Reputation: 14361
I'm attempting to get all id's that contain a given string. The full id is not known, only a partial id. Id's appear like so:
<td class="item" id=shipping-1 align="left">$1.00</td>
<td class="item" id=shipping-2 align="left">$6.49</td>
<td class="item" id=shipping-3 align="left">$8.50</td>
// etc...
As you can see, "shipping-" is a constant, but the appended number is dynamic on page load (depends on what shipping options are valid for the receiving address).
I'm not great with javascript, but obviously using getElementById()
won't work here.
I would like to avoid doing something clunky like getting id's in a loop until I get an 'undefined'.
I need something like: getElementsContainingString('shipping-')
I need to get an array of these id's, then will read the innerHTML and determine which is cheapest. This must be done dynamically via javascript because we cannot control the page on the server side to perform this logic.
Upvotes: 2
Views: 1316
Reputation: 3513
You can always use a css selector [attrName^="startsWith"]
var cells = document.querySelectorAll('td[id^="shipping-"]');
Seems to be available from IE7+
and the rest of the browsers.
Sample here : http://jsbin.com/kayov/1/edit
Upvotes: 0
Reputation: 11498
document.querySelectorAll('[id^="shipping-"]');
No jQuery required. This does a CSS selector for id="shipping-[wildcard]"
. MDN: Query selector, MDN: Attribute selector. This works with IE 8+, and there are polyfills if you want to support lower.
Upvotes: 3
Reputation: 5072
This is pretty simple:
var tds = document.getElementsByTagName("td");
for (var i=0; i<tds.length; i++) {
if (tds[i].id.indexOf("shipping") == 0)

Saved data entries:
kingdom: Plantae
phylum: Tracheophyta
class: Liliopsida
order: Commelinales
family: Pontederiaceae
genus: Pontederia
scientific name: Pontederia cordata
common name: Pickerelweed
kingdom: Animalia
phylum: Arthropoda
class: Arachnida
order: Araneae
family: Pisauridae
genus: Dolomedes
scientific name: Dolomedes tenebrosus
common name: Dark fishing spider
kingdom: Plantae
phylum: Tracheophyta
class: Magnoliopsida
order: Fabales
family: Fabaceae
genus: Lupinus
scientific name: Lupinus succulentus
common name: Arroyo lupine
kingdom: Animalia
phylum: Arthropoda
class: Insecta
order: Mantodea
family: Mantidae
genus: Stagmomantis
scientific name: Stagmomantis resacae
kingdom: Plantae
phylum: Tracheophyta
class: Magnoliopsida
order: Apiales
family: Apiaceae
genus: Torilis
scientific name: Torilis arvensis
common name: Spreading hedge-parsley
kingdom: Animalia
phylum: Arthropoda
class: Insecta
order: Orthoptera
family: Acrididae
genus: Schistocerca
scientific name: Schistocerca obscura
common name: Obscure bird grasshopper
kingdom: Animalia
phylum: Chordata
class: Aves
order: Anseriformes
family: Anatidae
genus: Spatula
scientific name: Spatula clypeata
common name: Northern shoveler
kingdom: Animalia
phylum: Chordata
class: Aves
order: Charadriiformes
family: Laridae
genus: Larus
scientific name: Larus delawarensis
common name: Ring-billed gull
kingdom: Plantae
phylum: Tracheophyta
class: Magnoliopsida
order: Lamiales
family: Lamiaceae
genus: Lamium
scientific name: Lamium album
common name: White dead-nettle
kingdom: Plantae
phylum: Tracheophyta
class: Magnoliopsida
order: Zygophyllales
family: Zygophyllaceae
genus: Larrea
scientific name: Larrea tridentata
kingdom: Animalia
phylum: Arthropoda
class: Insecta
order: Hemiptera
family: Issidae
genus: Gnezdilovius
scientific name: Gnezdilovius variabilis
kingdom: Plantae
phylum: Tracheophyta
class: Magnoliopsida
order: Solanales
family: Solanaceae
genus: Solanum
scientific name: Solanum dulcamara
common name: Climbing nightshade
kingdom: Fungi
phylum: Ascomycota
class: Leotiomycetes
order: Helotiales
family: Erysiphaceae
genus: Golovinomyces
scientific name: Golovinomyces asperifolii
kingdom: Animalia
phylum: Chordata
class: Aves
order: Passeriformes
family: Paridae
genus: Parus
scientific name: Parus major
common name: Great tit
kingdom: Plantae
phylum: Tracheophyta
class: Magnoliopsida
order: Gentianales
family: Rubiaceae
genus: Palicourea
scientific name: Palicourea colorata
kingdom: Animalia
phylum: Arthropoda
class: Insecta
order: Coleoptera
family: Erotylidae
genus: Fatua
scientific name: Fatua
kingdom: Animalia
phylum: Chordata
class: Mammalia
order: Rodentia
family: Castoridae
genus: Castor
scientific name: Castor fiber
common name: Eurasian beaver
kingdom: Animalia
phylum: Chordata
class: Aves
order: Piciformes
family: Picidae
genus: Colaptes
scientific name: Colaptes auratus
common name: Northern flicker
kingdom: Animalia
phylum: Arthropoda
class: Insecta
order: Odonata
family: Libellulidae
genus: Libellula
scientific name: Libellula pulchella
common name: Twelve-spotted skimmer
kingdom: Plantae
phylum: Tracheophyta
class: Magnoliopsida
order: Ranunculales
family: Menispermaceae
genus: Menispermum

Problems and tasks:
1 > In the JavaScript id question, what decides the number added after "shipping-"?
2 > For each statement, say whether it agrees with the JavaScript id question, and quote the words from it that decide.
(a) The asker knows the full id of each cell.
(b) One reply says its approach works with IE 8+.
(c) The logic can be handled on the server side.
3 > Carry on the JavaScript id question, starting right after its last line.

Answers to the exercise:
1 > It depends on what shipping options are valid for the receiving address.

2 >
(a) No: "The full id is not known, only a partial id."
(b) Yes: "This works with IE 8+"
(c) No: "we cannot control the page on the server side to perform this logic."

3 >
// Do stuff...
}
Upvotes: 0
Reputation: 3711
Try taking a look at this answer: Javascript getElementById base on partial string
You'll then want to use their second fiddle's example: http://jsfiddle.net/xwqKh/1/
They used the following code (not my own):
document.findElementsWithIdLike = function(prefix) {
var results = [];
findChildrenWithIdLike(document.body, prefix, results);
return results;
};
window.findChildrenWithIdLike = function(node, prefix, results) {
if (node && node.id && node.id.indexOf(prefix) == 0) {
//match found
results.push(node);
}
//check child nodes
for (var i = 0; i < node.childNodes.length; i++) {
var child = node.childNodes[i];
var childResult = findChildrenWithIdLike(child, prefix, results);
if (childResult) {
results.push(childResult);
}
}
};
Upvotes: 0
Reputation: 613
If you use JQuery, you can use the following code :
var cells = $("td[id^=item]");
The brackets []
tells to take all td with the attribute id starting with string "item".